My Sony Vaio is about a year old and has recently been having a problem. It doesn't make any noise sometimes. I turn the volume all the way up, and not a sound comes out of the speakers. I've tried using external speakers, and headphones, and they won't work either. I've also tried using different programs such as itunes, Windows media player, and even youtube, and I can't get any sound. I had this issue about a month ago, but then it just went away on it's own, and it started again a few days ago.
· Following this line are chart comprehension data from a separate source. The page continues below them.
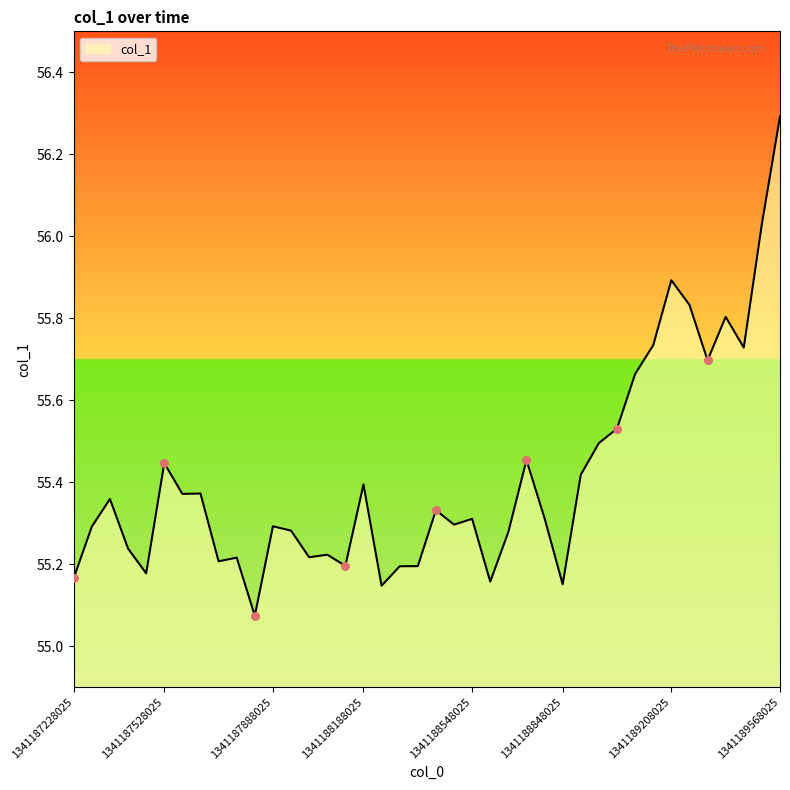

What is the difference between the maximum and minimum values?

1.2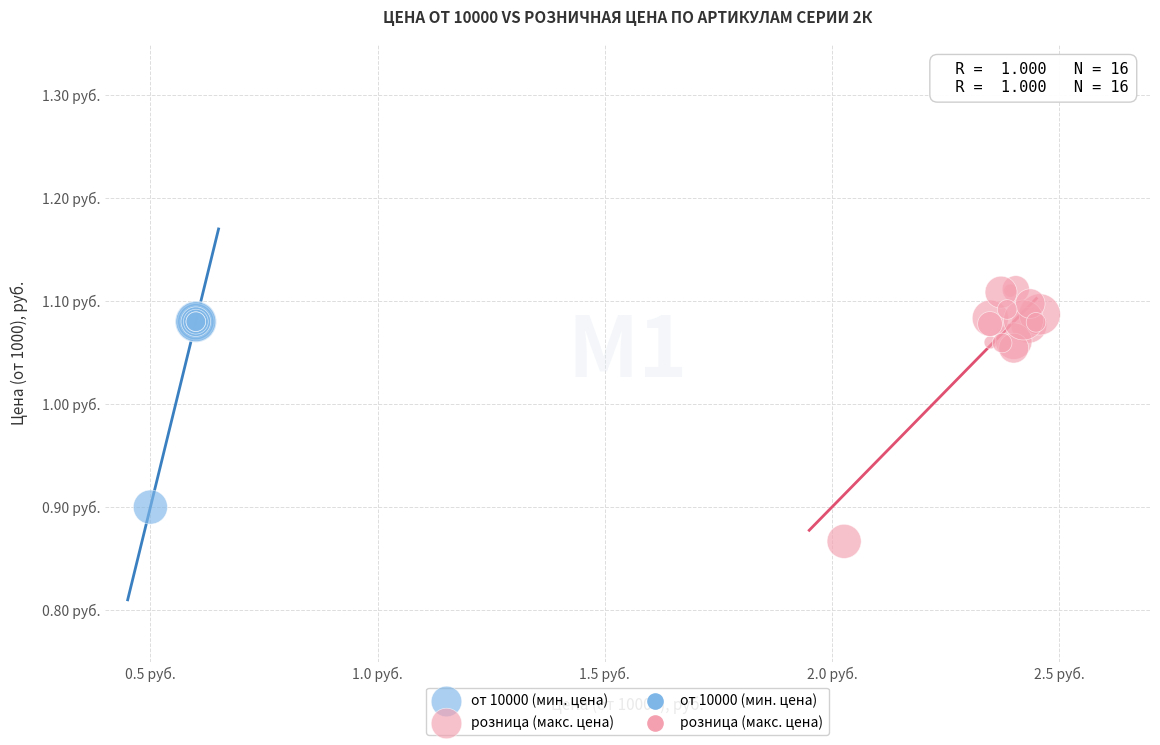

Which series has the largest Y range (max minus min)?

розница (макс. цена)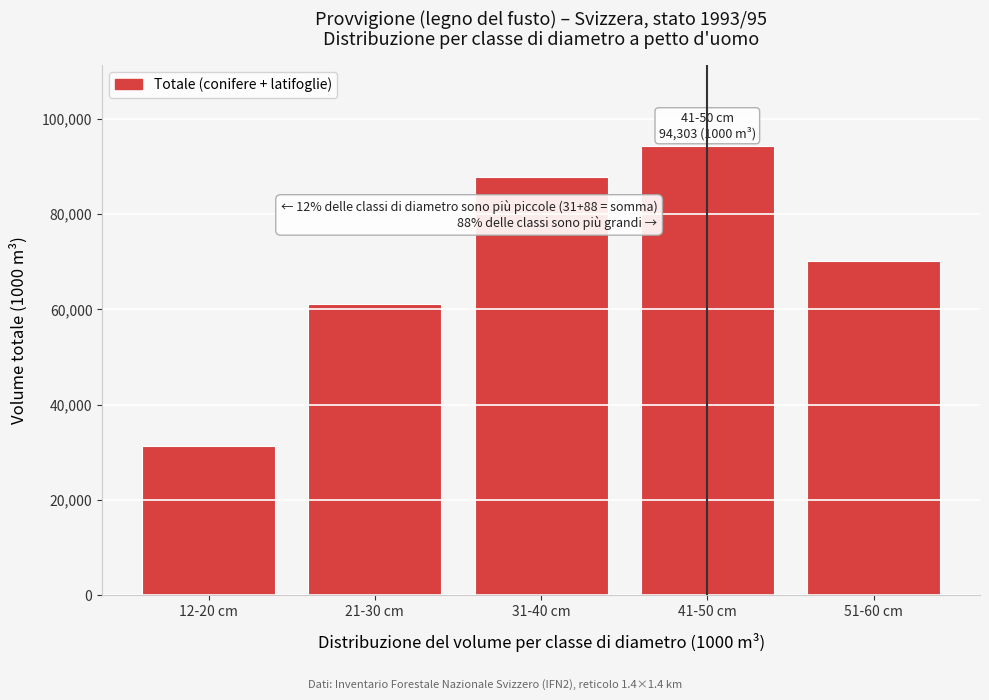

Reading right to left, list all the values displayed in this chart.

51-60 cm=70201	41-50 cm=94303	31-40 cm=87796	21-30 cm=61179	12-20 cm=31417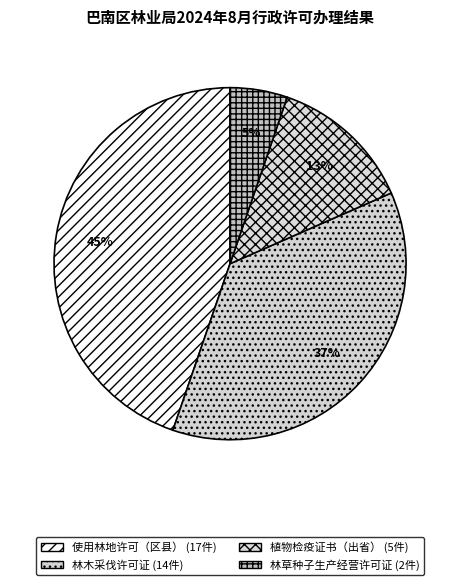

Count the number of slices in the pie.

4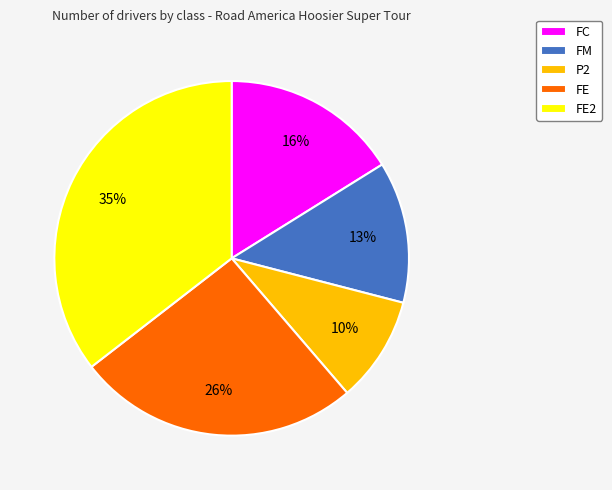

Does any single category account for the majority?

No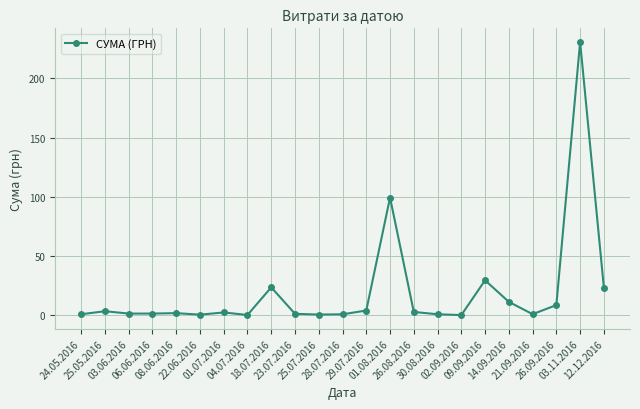

What is the greatest value displayed?

230.8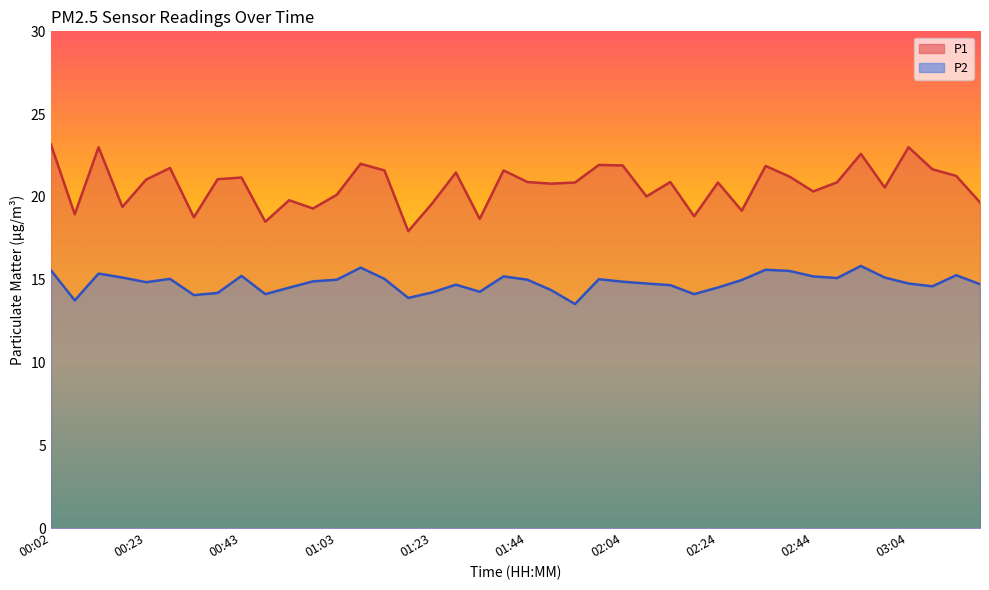

What is the difference between the highest and lowest values at 01:44?

5.9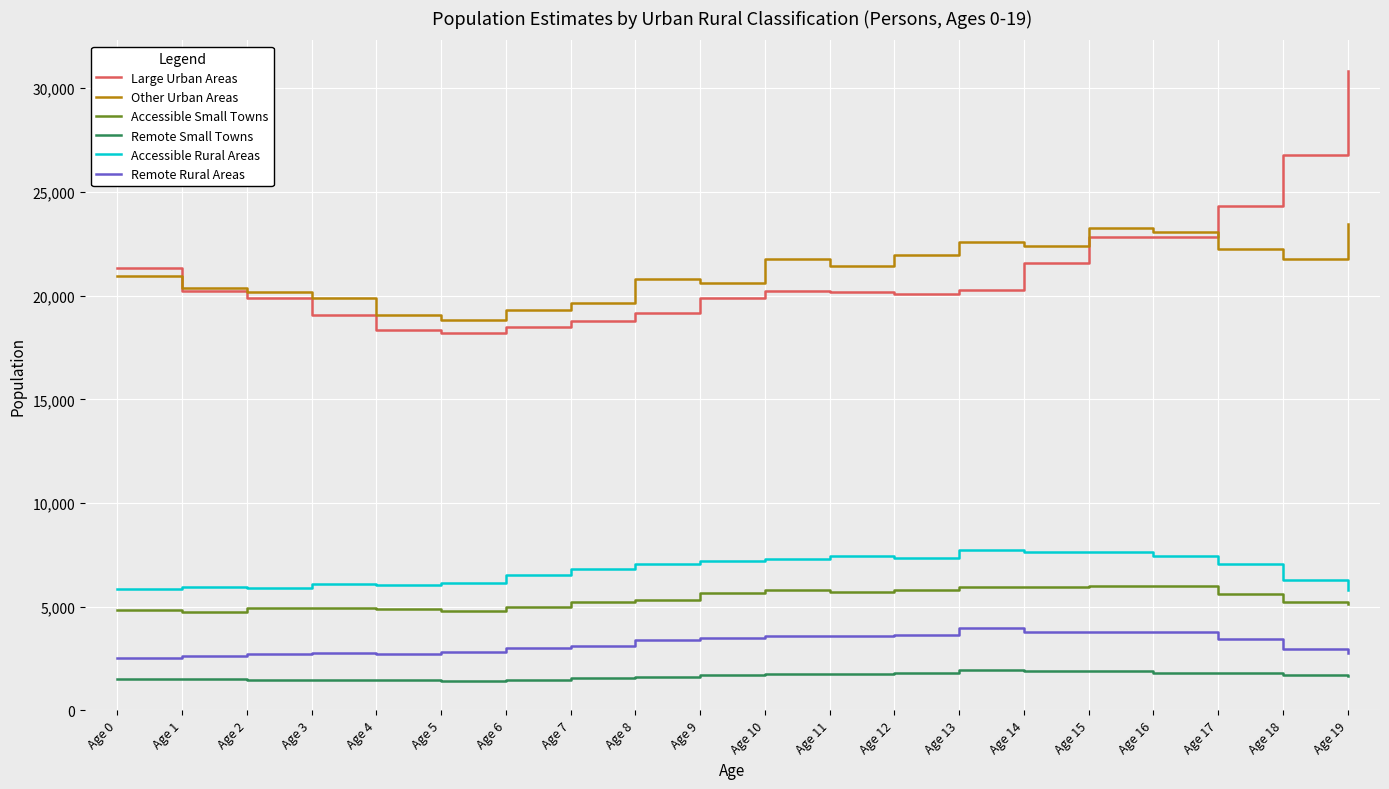

What is the minimum value shown in the chart?

1423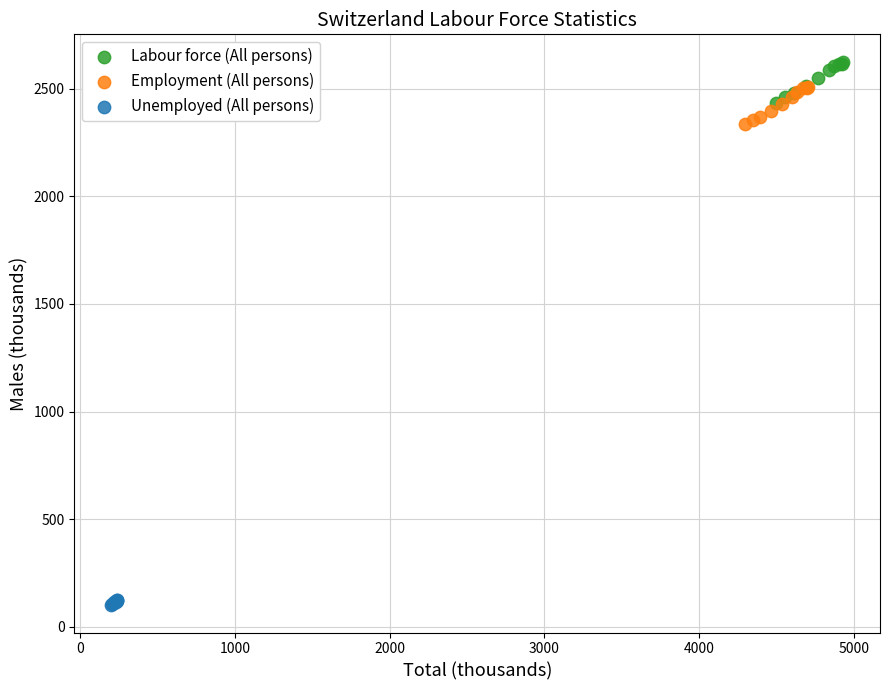

Which series contains the lowest Y value?

Unemployed (All persons)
Anybody have any idea how to fix this issue?


----------



## TriggerFinger (Jan 30, 2008)

Check first settings in Control Panel (Sound/Audio settings) and make sure you have the correct default device selected.


----------



## trumpetboy2 (Jan 27, 2009)

I checked that, the volume controls were up all the way


----------



## TriggerFinger (Jan 30, 2008)

There is a VOICE and AUDIO tabs, go and see each tab. There is a parameter there for DEFAULT DEVICE... if there are several listed in the drop down list, go thru each one and see which one works for you.


----------



## noejose99 (May 2, 2010)

Hello, thanks in advance for any help you can give me. 

There is something wrong with my girlfriend's Sony Vaio vgn-ns235j laptop. If you are watching a movie, and then touch the screen, suddenly the sound drops to about .05%. If you move the screen around, you can sometimes make the sound come back. Other times, hitting it will help. The whole time, if you plug in headphones, they work fine.

Today, it is even worse. I can only make the sound work by plugging in headphones halfway, and holding the metals of the plug together. Again, if I plug the headphones all the way in, it works perfectly. 

Is this a problem with something getting unseated? If so, can I fix it myself?


----------